I made little video about practicing classical influenced improvisation. I feel that classical music is part of our corner stone of music in every style. Bach’s Inventions and Paganini’s Caprices are familiar to many jazz guitarists as well to many heavy metal guitarists. Although player wouldn’t be fond of these styles I think that practicing classical etudes and improvisation is good both to technique and tonal language improvement. When I was making this video I got feeling that basic rules for scale to chord doesn’t always work. Sometimes it seemed to work mix different scales, or use only the first five notes of the scales. Sometimes scale is forming from three-note or four-note chord arpeggios with chromatic notes added.
If you are interested check out free tabs and backing track for this lesson from here: http://mikkokarhula.wixsite.com/mikkokarhula

Kindest, Mikko


[YouTube]https://www.youtube.com/watch?v=ImWtgHUByD8[/YouTube]

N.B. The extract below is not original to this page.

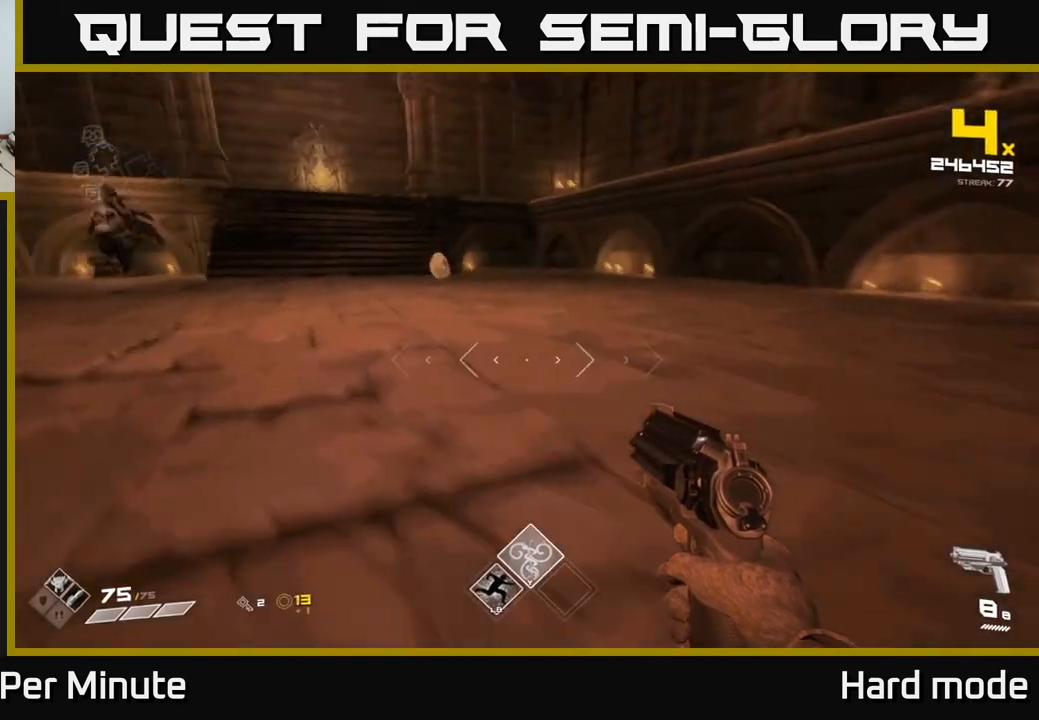
{"buttons": [], "left_stick": "up", "right_stick": "center", "events": [[17, "right_stick", "center"], [150, "left_stick", "up"], [217, "right_stick", "up"], [300, "right_stick", "center"], [350, "left_stick", "center"], [400, "R2", "down"], [483, "R2", "up"], [500, "left_stick", "up"]]}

Re: Classical influenced improvisation

Posted: July 12th, 2017, 12:10 pm
by chroma
The development of music came from the invention of its composers. Bach for example did many things that would in standard terms be 'illegal', but can be 'justified' within the context, because they arose from voice-leading, but also because they make sense harmonically. The distinction with Bach one must realize/remember is counterpoint dictated the fundament of his style. Every piece can be deduced from the opening line (whether fugue or canon) and from the imminence of tonality, something no one had really done. Counterpoint itself was quite out of fashion.